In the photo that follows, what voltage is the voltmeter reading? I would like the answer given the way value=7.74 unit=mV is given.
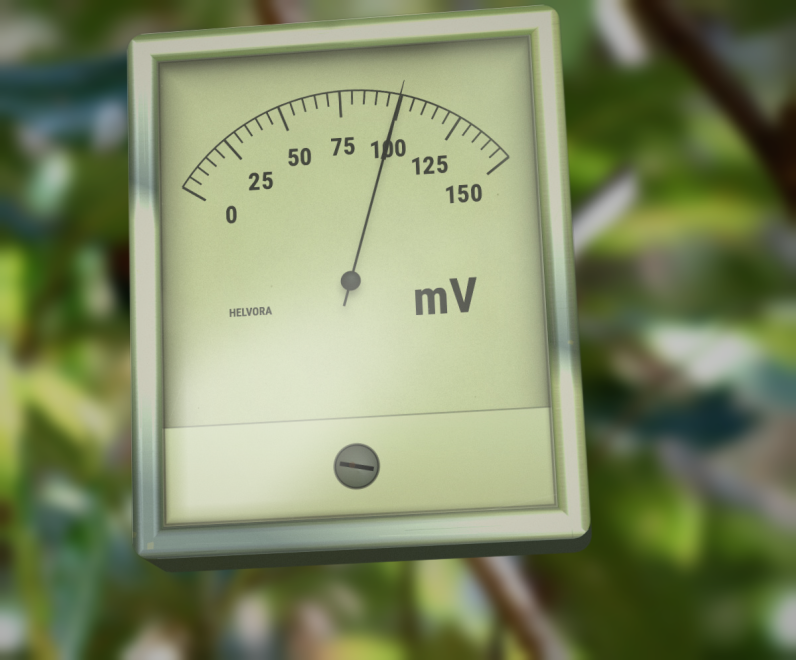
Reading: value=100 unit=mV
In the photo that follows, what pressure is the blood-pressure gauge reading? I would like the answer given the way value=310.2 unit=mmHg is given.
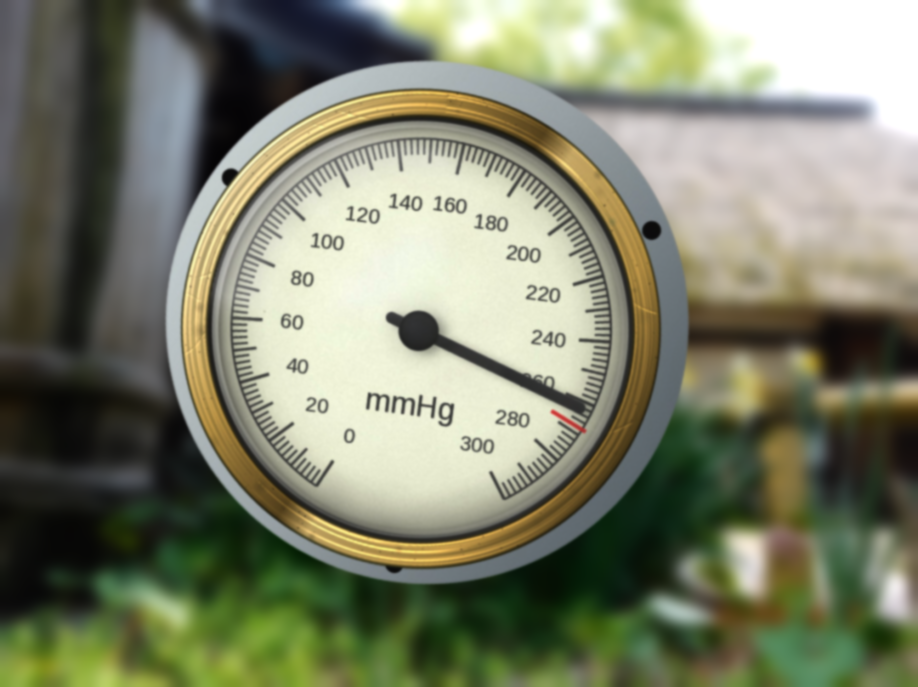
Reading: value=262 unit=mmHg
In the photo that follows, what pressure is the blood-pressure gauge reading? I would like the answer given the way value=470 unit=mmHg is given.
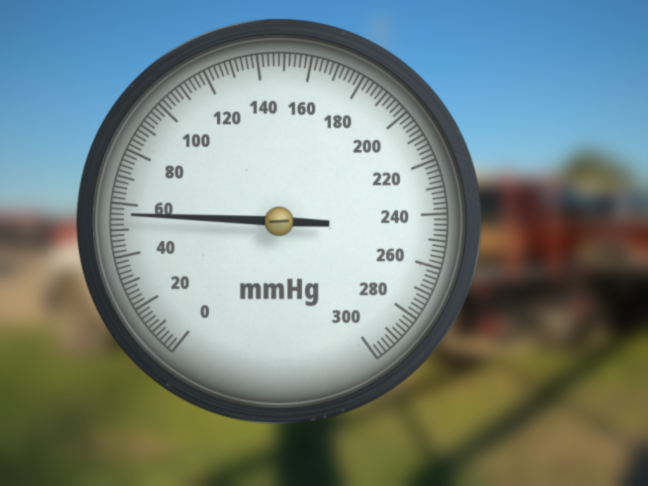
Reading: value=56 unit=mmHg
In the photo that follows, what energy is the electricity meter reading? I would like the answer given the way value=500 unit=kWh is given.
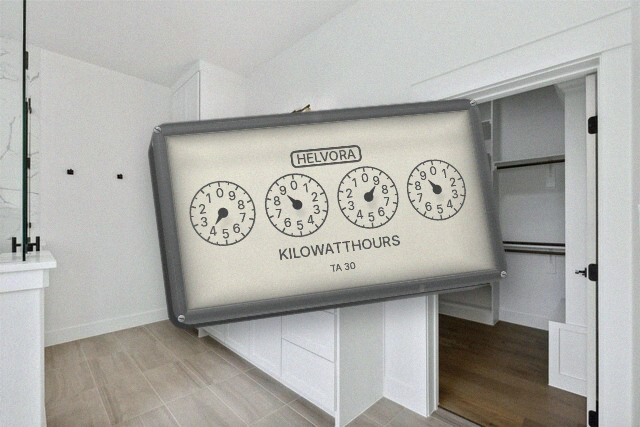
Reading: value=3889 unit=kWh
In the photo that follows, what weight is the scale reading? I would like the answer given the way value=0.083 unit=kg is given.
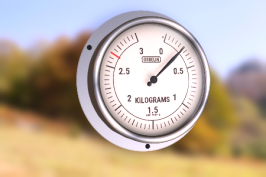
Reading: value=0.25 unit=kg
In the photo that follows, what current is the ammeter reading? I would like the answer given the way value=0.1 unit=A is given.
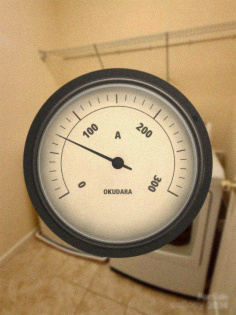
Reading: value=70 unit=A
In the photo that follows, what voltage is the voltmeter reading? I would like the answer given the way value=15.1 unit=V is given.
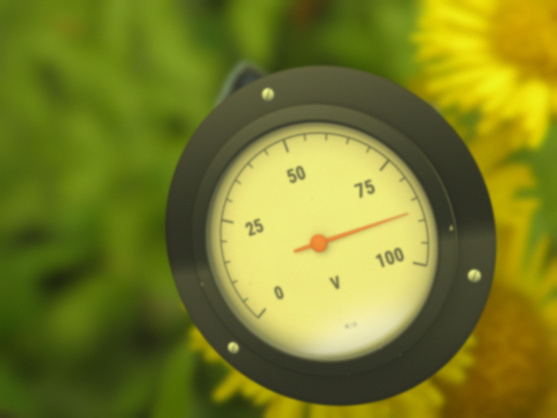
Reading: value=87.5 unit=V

•••

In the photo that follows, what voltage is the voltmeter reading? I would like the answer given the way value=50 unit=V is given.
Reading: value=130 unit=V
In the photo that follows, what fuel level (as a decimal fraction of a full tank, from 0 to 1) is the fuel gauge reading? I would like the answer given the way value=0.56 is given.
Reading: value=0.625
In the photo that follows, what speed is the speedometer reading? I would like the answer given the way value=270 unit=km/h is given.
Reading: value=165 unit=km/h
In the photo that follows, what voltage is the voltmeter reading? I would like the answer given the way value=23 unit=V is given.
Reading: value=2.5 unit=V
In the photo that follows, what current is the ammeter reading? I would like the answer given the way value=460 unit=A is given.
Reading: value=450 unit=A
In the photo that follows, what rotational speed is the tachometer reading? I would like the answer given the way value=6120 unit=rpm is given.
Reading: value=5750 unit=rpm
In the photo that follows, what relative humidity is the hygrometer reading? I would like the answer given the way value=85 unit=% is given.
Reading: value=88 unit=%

•••

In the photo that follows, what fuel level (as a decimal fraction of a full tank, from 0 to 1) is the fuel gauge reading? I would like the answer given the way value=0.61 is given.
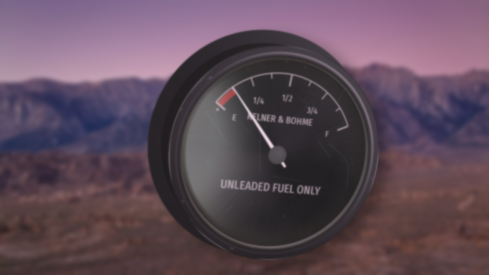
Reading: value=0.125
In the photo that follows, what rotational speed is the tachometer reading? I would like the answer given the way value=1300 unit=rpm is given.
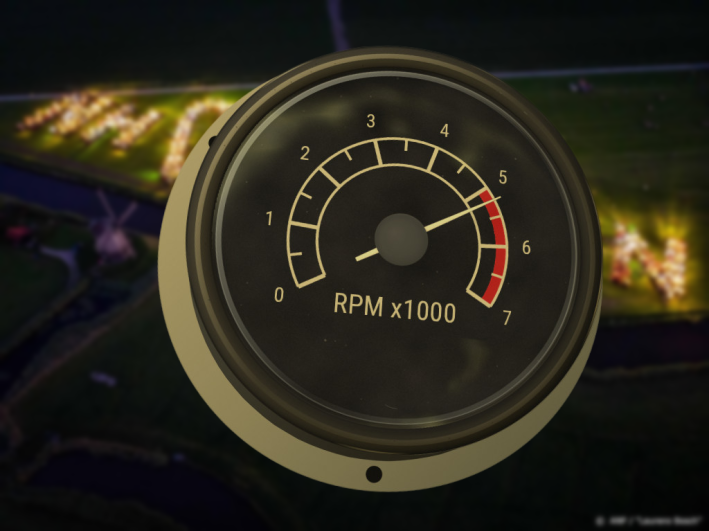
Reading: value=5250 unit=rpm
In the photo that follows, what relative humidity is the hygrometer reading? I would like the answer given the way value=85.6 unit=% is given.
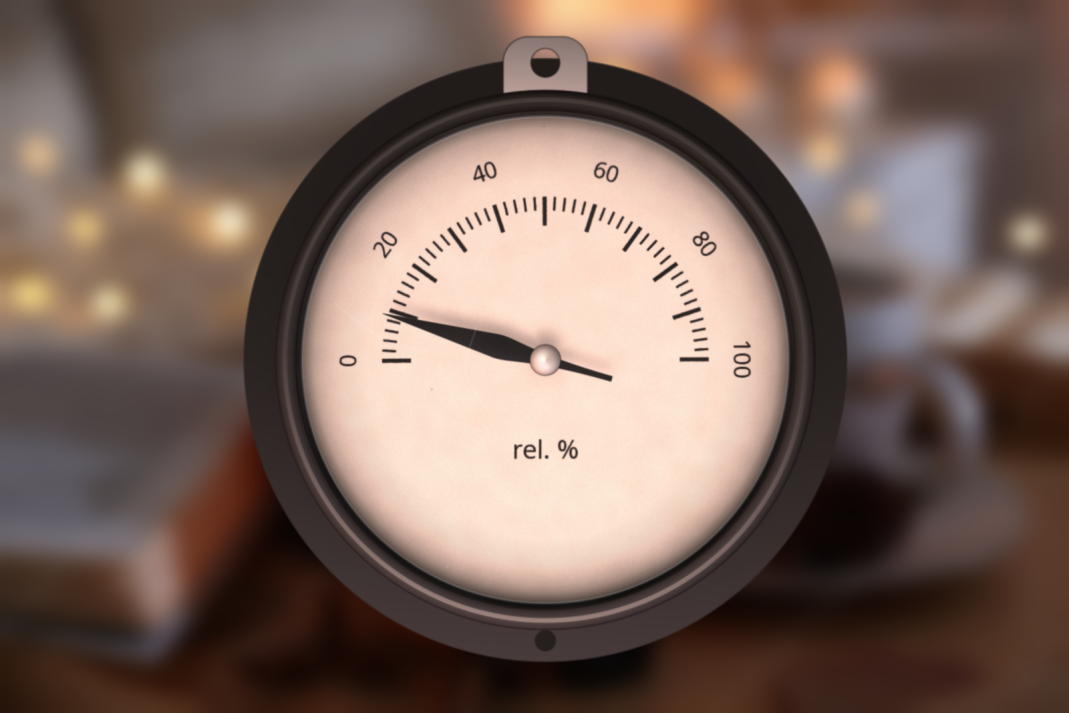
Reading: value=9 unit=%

•••

» EXERCISE REQUIREMENTS: Gather every line of the material above that contains the string "humidity", and copy each of those lines out. Case matters, so count only matches with the same capitalization.

» REPLY:
In the photo that follows, what relative humidity is the hygrometer reading? I would like the answer given the way value=85 unit=% is given.
In the photo that follows, what relative humidity is the hygrometer reading? I would like the answer given the way value=85.6 unit=% is given.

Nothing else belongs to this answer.